Myers reiterated the difficulty of getting accurate counts. "They don’t trust the system," she said. They don’t trust adults. Many of them are exploited."
Larry Biddle, a consultant for the project, said organizations such as the school district and the Department of Health in Pinellas County will provide services in the new effort to help homeless youth.
Davis said Metro Wellness & Community Centers will assist through its network of health care facilities specializing in LGBTQ services.
"For me, it’s very exciting that all of these agencies are collaborating to address this issue," Myers said. "It’s long overdue and much needed in our community."
Safe Connections will serve "kids and young adults up to the age of 24," Davis said. "We already have funding to serve youth that are under the age of 18. We have counseling for them and we have shelter for them from state and local dollars. It’s really when they are 18 and older that services become limited. There are adult homeless services available, but youth and young adults really don’t fit into this model, based on their unique needs."
The budget to renovate existing buildings and construct an addition at Family Resources’ St.

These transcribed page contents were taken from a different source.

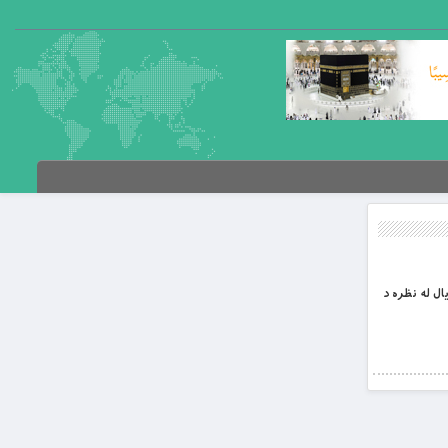
یال له نظره د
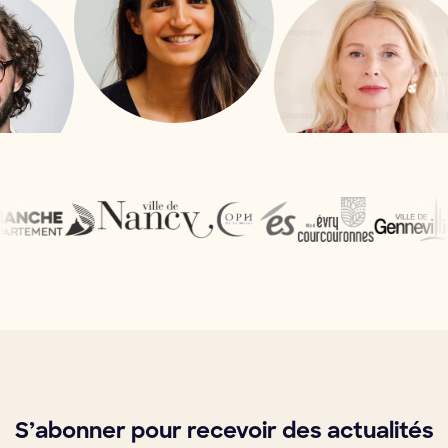
S’abonner pour recevoir des actualités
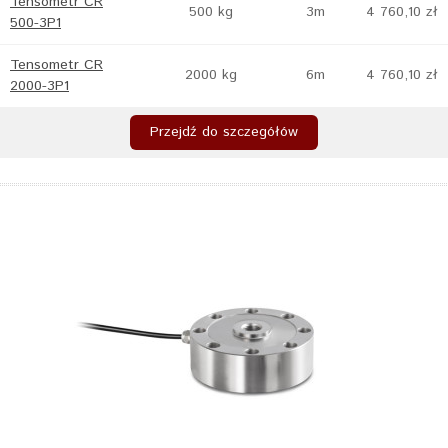
Tensometr CR
500 kg
3m
4 760,10 zł
500-3P1
Tensometr CR
2000 kg
6m
4 760,10 zł
2000-3P1
Przejdź do szczegółów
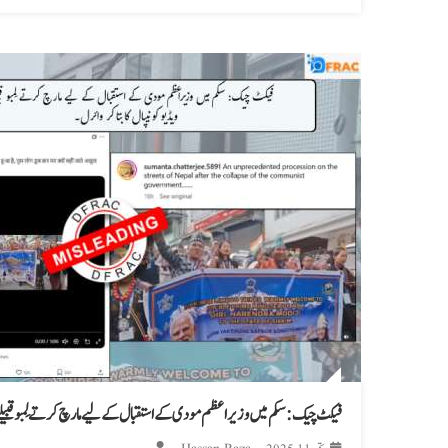
فیکٹ چیک: سکم میں وزیراعظم مودی کے استقبال کے لیے مارچ کرتے لِمبو قبیلے کی و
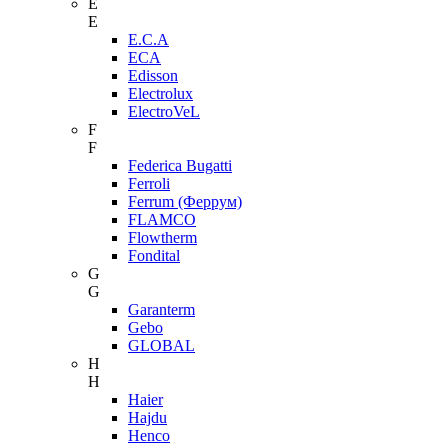
E
E
E.C.A
ECA
Edisson
Electrolux
ElectroVeL
F
F
Federica Bugatti
Ferroli
Ferrum (Феррум)
FLAMCO
Flowtherm
Fondital
G
G
Garanterm
Gebo
GLOBAL
H
H
Haier
Hajdu
Henco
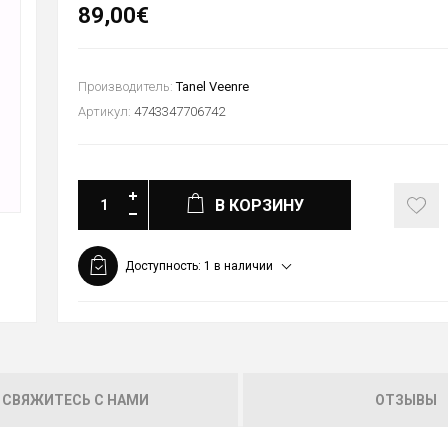
89,00€
Производитель:
Tanel Veenre
Артикул:
4743347706742
В КОРЗИНУ
Доступность:
1 в наличии
СВЯЖИТЕСЬ С НАМИ
ОТЗЫВЫ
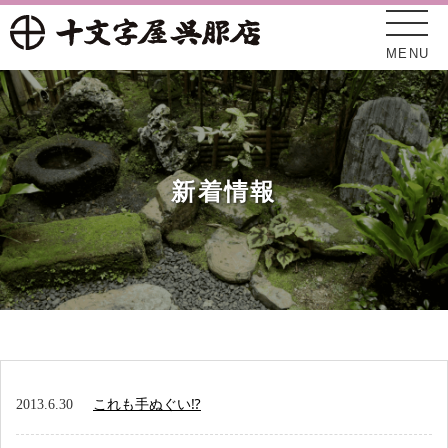
MENU
新着情報
十文字屋について
新着情報
2013.6.30
これも手ぬぐい⁉
オンラインショップ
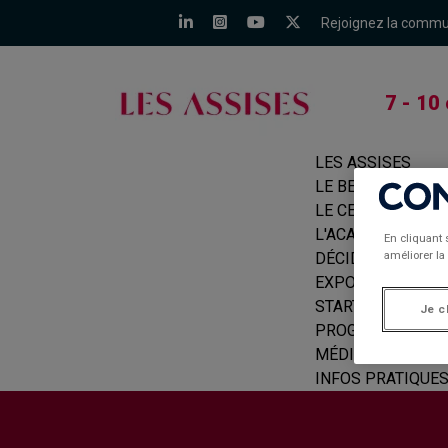
Rejoignez la comm
7 - 10
LES ASSISES
LE BEFORE
LE CERCLE
L'ACADÉMIE
En cliquant 
améliorer la 
DÉCIDEURS
EXPOSANTS
START-UPS
Je c
PROGRAMME
MÉDIAS
INFOS PRATIQUE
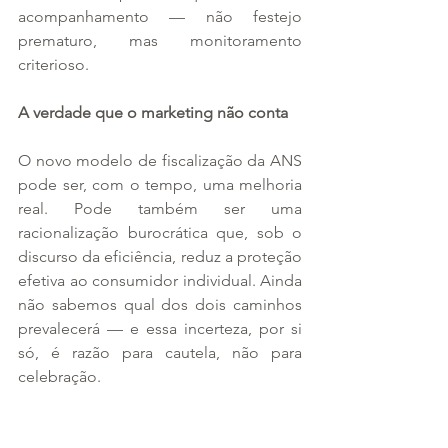
acompanhamento — não festejo 
prematuro, mas monitoramento 
criterioso.
A verdade que o marketing não conta
O novo modelo de fiscalização da ANS 
pode ser, com o tempo, uma melhoria 
real. Pode também ser uma 
racionalização burocrática que, sob o 
discurso da eficiência, reduz a proteção 
efetiva ao consumidor individual. Ainda 
não sabemos qual dos dois caminhos 
prevalecerá — e essa incerteza, por si 
só, é razão para cautela, não para 
celebração.
A verdade verdadeira é que o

Petersburg property is $550,000. An estimated $160,000 will also be needed to cover annual operational costs, said Biddle, who is spearheading fundraising.

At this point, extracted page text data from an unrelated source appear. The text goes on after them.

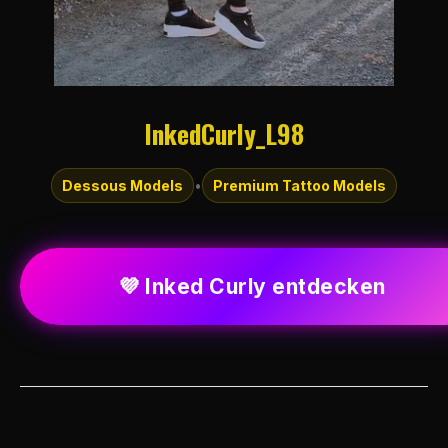
InkedCurly_L98
Dessous Models
•
Premium Tattoo Models
💜 Inked Curly entdecken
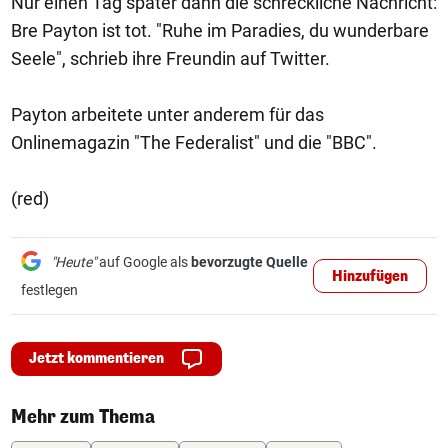
Nur einen Tag später dann die schreckliche Nachricht:
Bre Payton ist tot. "Ruhe im Paradies, du wunderbare
Seele", schrieb ihre Freundin auf Twitter.
Payton arbeitete unter anderem für das
Onlinemagazin "The Federalist" und die "BBC".
(red)
"Heute"
auf Google als
bevorzugte Quelle
Hinzufügen
festlegen
Jetzt kommentieren
Mehr zum Thema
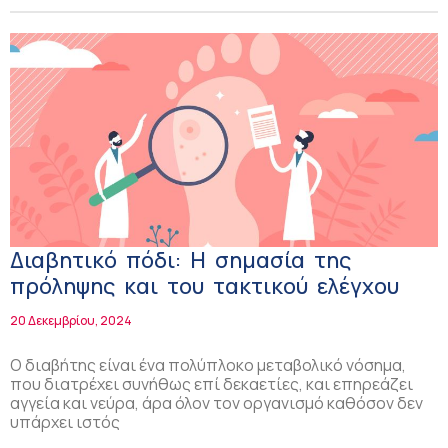
Διαβητικό πόδι: Η σημασία της
πρόληψης και του τακτικού ελέγχου
20 Δεκεμβρίου, 2024
Ο διαβήτης είναι ένα πολύπλοκο μεταβολικό νόσημα,
που διατρέχει συνήθως επί δεκαετίες, και επηρεάζει
αγγεία και νεύρα, άρα όλον τον οργανισμό καθόσον δεν
υπάρχει ιστός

"I think we have the possibility of government money covering the construction and we have an additional $100,000 contribution from an individual that will support the annual operating expenses," he said.
St. Petersburg restaurant Sea Salt recently had a benefit that will grow into a quarterly event, Biddle said.
Barber wasn’t homeless when she moved to the Clearwater shelter, but life was difficult with her parents and she was close to be kicked out.
Providing permanent housing isn’t yet part of the plan to address youth homelessness in the county, Davis said. But Safe Connections is a start.
"By offering a place where a young person can access WiFi, a secure place for their belongings, air conditioning, we hope to build relationships so that we can provide more important services such as dental, medical care, housing referrals, counseling and support and education and employment access," she said.
"This program is really about helping the young people find solutions. ... It’s about prevention ... whatever we can do to strengthen their current relationships with responsible adults and eliminate barriers to their wellbeing. Our end game is, we want to give them access and opportunity, so we don’t have to count them as homeless."